→ **Task brief**: Once you have read the records below, report how many lines contain the word "time", and give nothing besides that number.

→ **Material for this task**:
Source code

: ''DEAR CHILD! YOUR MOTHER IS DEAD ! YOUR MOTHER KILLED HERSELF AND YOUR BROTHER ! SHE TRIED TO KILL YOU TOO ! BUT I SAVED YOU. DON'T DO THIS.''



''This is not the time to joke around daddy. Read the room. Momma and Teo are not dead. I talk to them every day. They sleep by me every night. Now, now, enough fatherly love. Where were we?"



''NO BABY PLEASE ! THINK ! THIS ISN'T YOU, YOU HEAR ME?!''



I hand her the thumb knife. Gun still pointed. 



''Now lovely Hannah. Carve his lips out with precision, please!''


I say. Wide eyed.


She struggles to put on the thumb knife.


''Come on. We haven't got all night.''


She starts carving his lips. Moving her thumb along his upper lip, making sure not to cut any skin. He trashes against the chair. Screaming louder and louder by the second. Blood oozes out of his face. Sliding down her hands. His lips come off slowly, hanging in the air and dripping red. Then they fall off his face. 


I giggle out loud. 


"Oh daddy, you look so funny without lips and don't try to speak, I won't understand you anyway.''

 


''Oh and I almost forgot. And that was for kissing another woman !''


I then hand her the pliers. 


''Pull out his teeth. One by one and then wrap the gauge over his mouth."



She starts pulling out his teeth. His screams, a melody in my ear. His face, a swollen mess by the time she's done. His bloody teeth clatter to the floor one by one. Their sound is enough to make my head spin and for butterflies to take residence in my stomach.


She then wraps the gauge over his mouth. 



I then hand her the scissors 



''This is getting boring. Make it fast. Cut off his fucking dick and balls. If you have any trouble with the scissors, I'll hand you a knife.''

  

→ **Answer space**: 2